Dans un arrêt rendu le 9 juillet dernier, la Cour européenne des droits de l’Homme (CEDH) précise sa jurisprudence en matière de regroupement familial. La juridiction du Conseil de l’Europe juge que le fait, pour un Etat, d’imposer un délai de trois ans aux réfugiés sous protection temporaire avant de pouvoir exercer leur droit au regroupement familial, et ce, sans procéder à une appréciation au cas par cas, est contraire à la Convention.
En l’espèce, un Syrien s’enfuit de son pays et demande l’asile au Danemark, laissant son épouse derrière lui. Le service de l’immigration lui accorde le bénéfice de la « protection temporaire », spécifique au droit danois. Sa demande d’octroi du statut de protection lui est refusée car il n’a pas été « individuellement persécuté lors de son séjour à Damas », précise la commission danoise de recours des réfugiés.
En parallèle, en novembre 2015, il demande à bénéficier d’un regroupement avec sa femme, qui lui est refusé au motif qu’il n’est pas titulaire d’un titre de séjour depuis au moins trois ans. La décision est confirmée tout au long de la procédure judiciaire et, pour finir, par la Cour suprême.
Déséquilibre
Pour la CEDH, le délai d’attente de trois ans « représente une longue période pendant laquelle une famille sera séparée », d’autant qu'elle n’inclut pas la durée du périple lui-même.
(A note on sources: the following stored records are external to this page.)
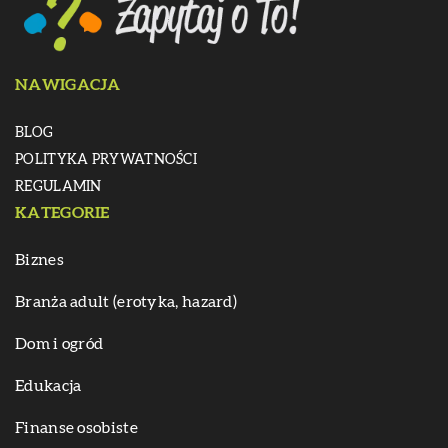
NAWIGACJA
BLOG
POLITYKA PRYWATNOŚCI
REGULAMIN
KATEGORIE
Biznes
Branża adult (erotyka, hazard)
Dom i ogród
Edukacja
Finanse osobiste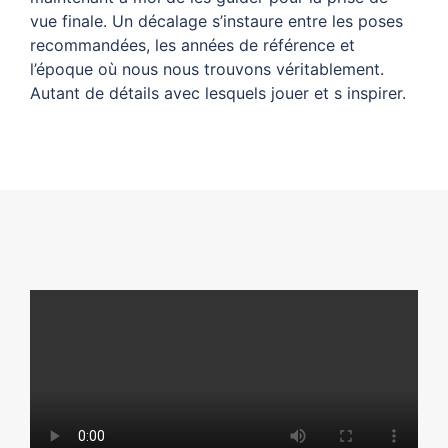
vue finale. Un décalage s’instaure entre les poses
recommandées, les années de référence et
l’époque où nous nous trouvons véritablement.
Autant de détails avec lesquels jouer et s inspirer.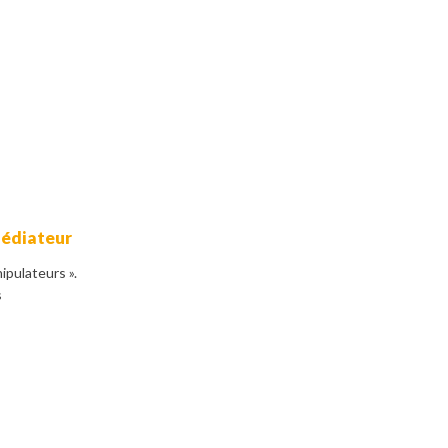
médiateur
ipulateurs ».
s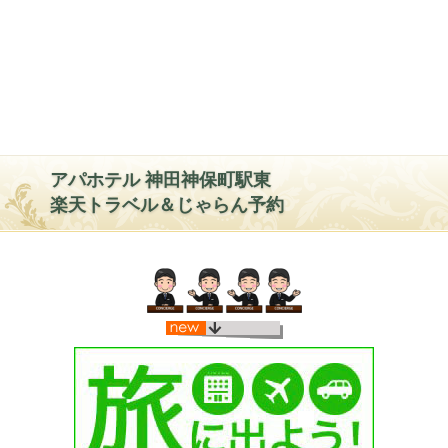
アパホテル 神田神保町駅東
楽天トラベル＆じゃらん予約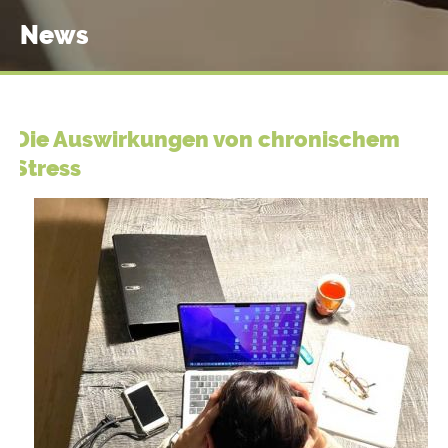
News
Die Auswirkungen von chronischem
Stress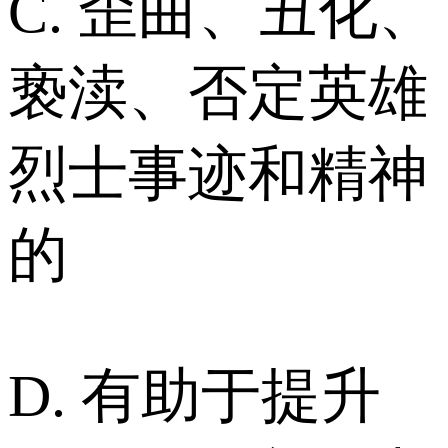
C. 歪曲、丑化、
亵渎、否定英雄
烈士事迹和精神
的
D. 有助于提升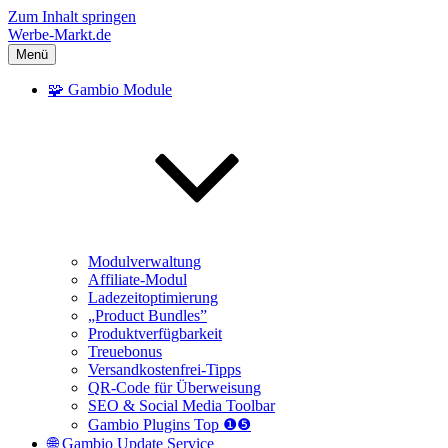
Zum Inhalt springen
Werbe-Markt.de
Menü
🧩 Gambio Module
Modulverwaltung
Affiliate-Modul
Ladezeitoptimierung
„Product Bundles”
Produktverfügbarkeit
Treuebonus
Versandkostenfrei-Tipps
QR-Code für Überweisung
SEO & Social Media Toolbar
Gambio Plugins Top ❶❺
🌐 Gambio Update Service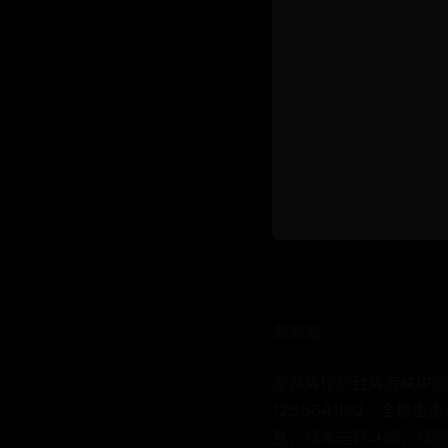
澎湖灣
澎湖灣位於台灣海峽中流
126.8641㎞2，全
島；極北是目斗嶼；極西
Si elle ne remet pas en cause le principe de ce délai ni la distinction entre les bénéficiaires du statut de protection temporaire et les réfugiés en tant que tels, qui ne sont pas soumis au délai, la CEDH estime que les dispositions violent l’article 8 de la Convention. En effet, le fait d’imposer un délai sans appréciation individualisée conduit à un déséquilibre entre les besoins de l’individu et le bien-être économique du pays, raison pour laquelle ce délai a été instauré au Danemark.
La demande de regroupement familial de l’intéressé a été finalement acceptée en octobre 2018. Sa femme l’a rejoint presque un an plus tard, le 29 eptembre 2019.